The next morning we got up early and drove from Ensenada back to Tijuana.  I wanted to look at the memorial on the Mexican border that commemorates migrants who have died while crossing.  There are over five thousand crosses on this section of the barrier and a list with names of those who have perished.  It is a powerful, heartbreaking work of art.  Next to the memorial hung a painting of a doorway that opened onto a boulder-strewn wilderness.  John explained that it was a painting of La Rumorosa.  The message was clear; if you wanted to travel across the border, the best way was over those mountains.  I asked him to take me there.

Painting of Rumorosa

We drove through the mountains to Tecate.  The border wall has cut an ugly scar in this beautiful wilderness.  I couldn’t help but think how pointless it was to spend all that money on a useless wilderness boundary that could be so easily breached.

We traveled higher into the mountains.  Every few miles there were water stations where migrants could fill their bottles before heading out into the harsh terrain.  I was surprised by the number of stations; it seemed we passed one every couple of miles. And then we arrived in the magnificent area known as La Rumorosa and I knew that this was where Violeta would cross.

La Rumorosa

There are places in the world that speak to me, places of such intense beauty that my spirit literally soars.  These areas feel familiar and give me a great sense of peace.  Southeast Utah and the terrain around Dark Canyon is one.  Grand Gulch is another.  I try to visit often, hike and camp in remote wild lands.  Spending time in those incredible landscapes is one of the great joys of my life.  When I came around the corner on that winding Mexican road and saw the ragged and rocky-mountains of Rumorosa I knew that I’d found a new place of deep significance.  It was immediately familiar and important to me in its harsh beauty and I knew that it was here that Violeta would begin her journey.

Saint Judas Tadeo Shrine

We drove in silence, awestruck by the desolate beauty, then came around yet another corner and found a roadside shine to Saint Judas Tadeo.  He is a Saint who offers help to those in desperate need.  There were flowers and the water station was full.  We went inside and saw new candles burning; someone had passed by recently.

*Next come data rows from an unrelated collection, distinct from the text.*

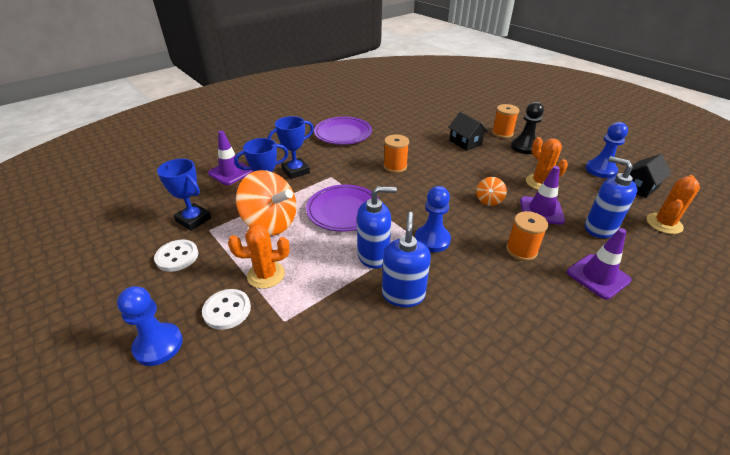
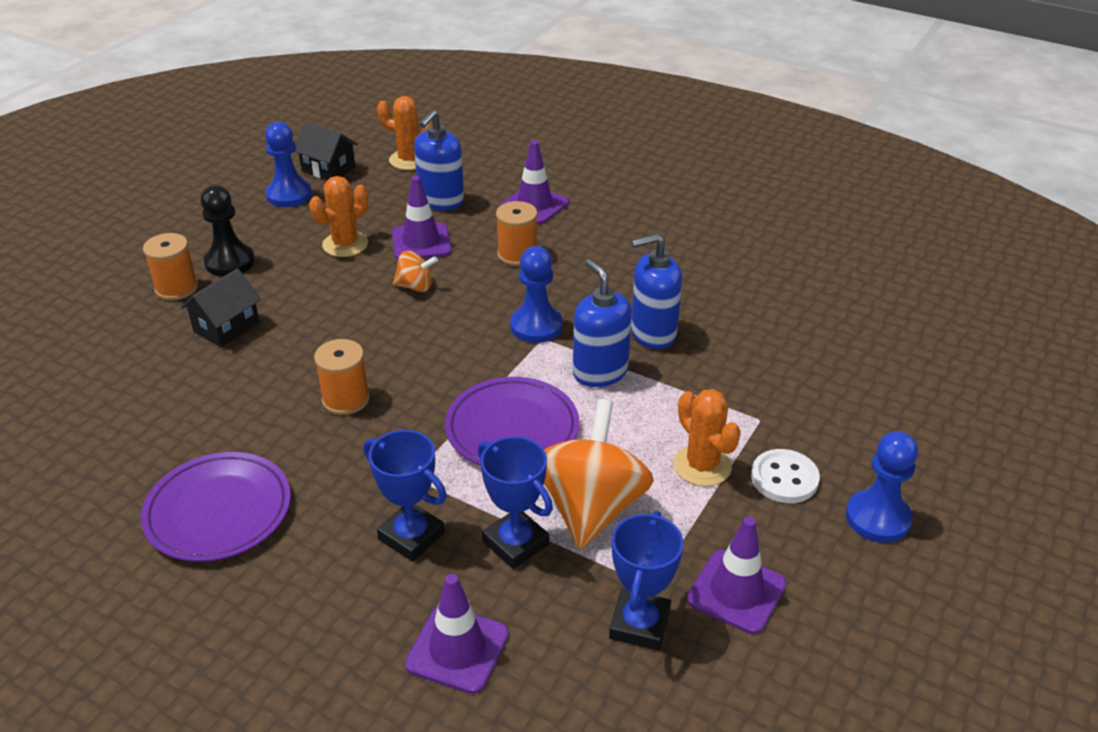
camera: 110 degrees left, 0 degrees up
white button [154,240,198,272] -> purple traffic cone [687,517,787,634]

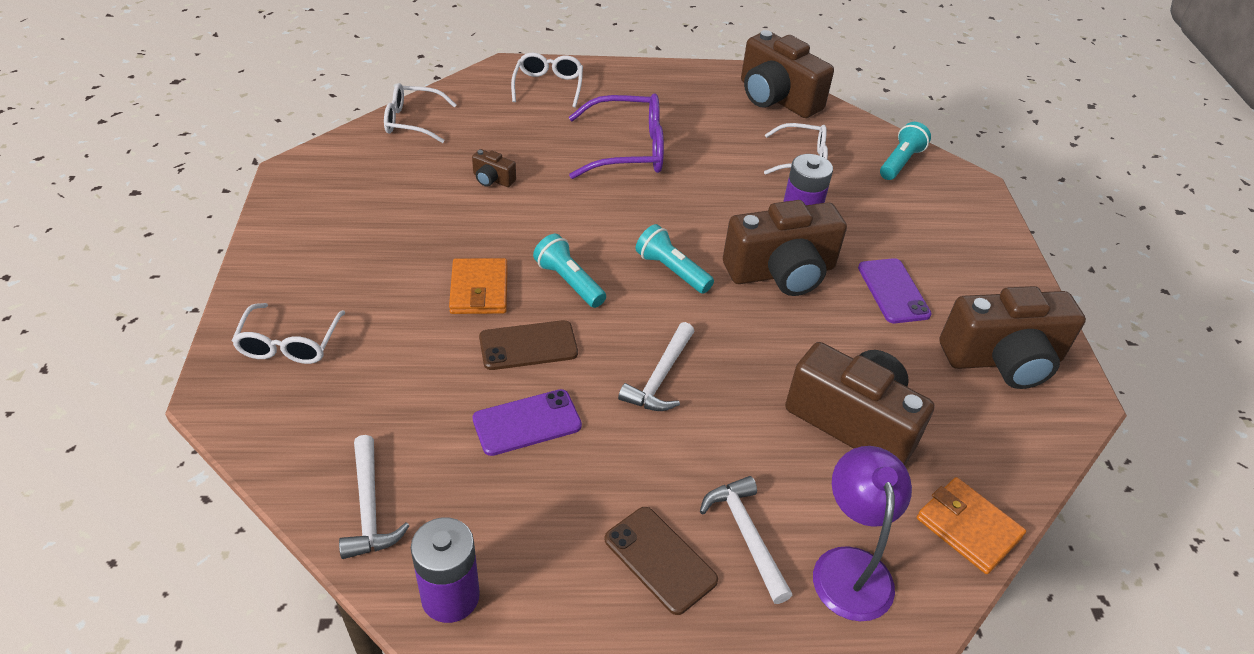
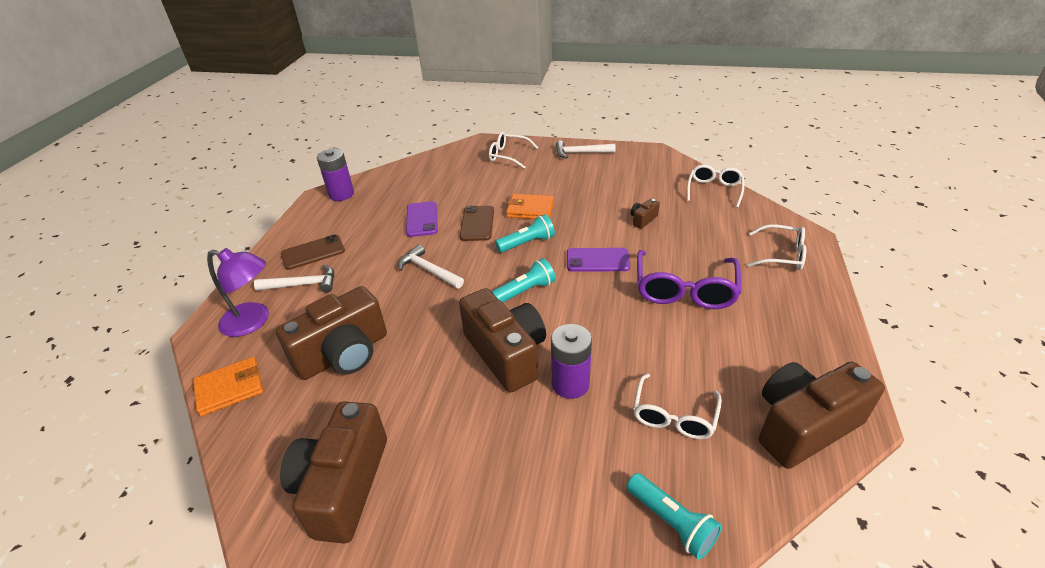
camera: 110 degrees right, 5 degrees down
white hammer [339,435,410,559] -> white hammer moved to [556,140,616,159]
brown camera [723,200,847,296] -> brown camera turned 150 degrees clockwise [459,288,546,393]
purple phone [858,258,932,323] -> purple phone moved to [567,248,630,271]

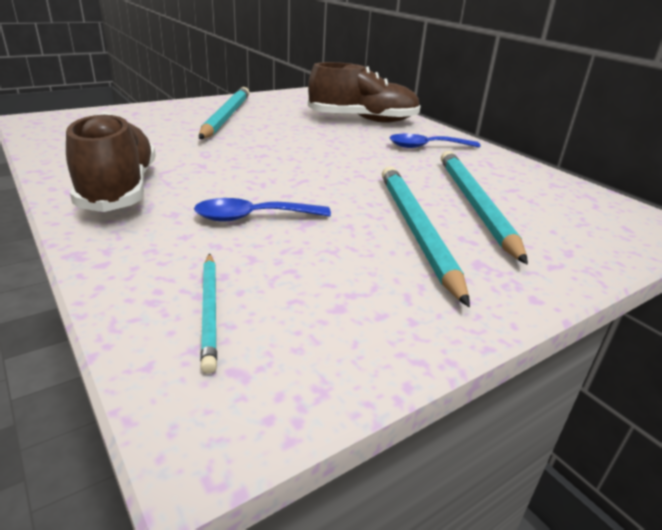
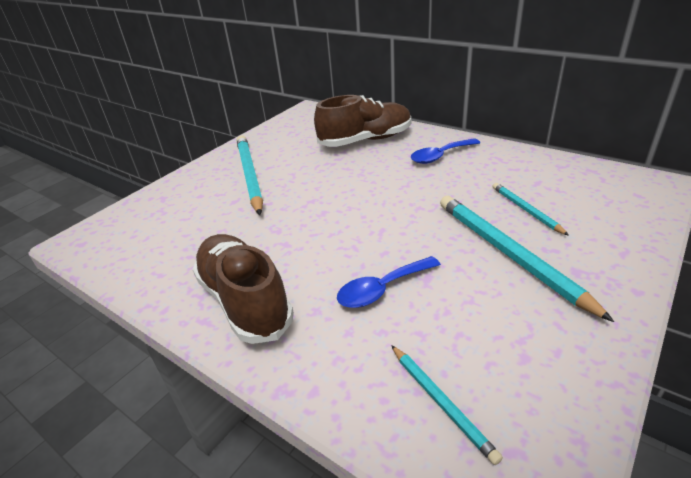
camera: 15 degrees left, 5 degrees up
turquoise pencil [441,151,528,265] -> turquoise pencil [493,183,569,236], size x0.53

This was clearly an important place for those who risked their lives to cross the border, a place of worship and prayer.   I could feel the people who had passed here before me and I saw the evidence of their offerings.  I felt their hope and their fear.  There were fresh flowers everywhere.   Often people will bring pictures of their loved ones, or pictures of themselves, and ask the saint to protect them and grant them safe passage.  There were photographs in this shrine of small children.  And pinned to one of the offerings was a picture of a handsome young man who looked exactly like my character, Felix Duarte.  I felt that Violeta had been here and was guiding me forward.  I could feel her strength and spirit.  I just hope I can do her story justice.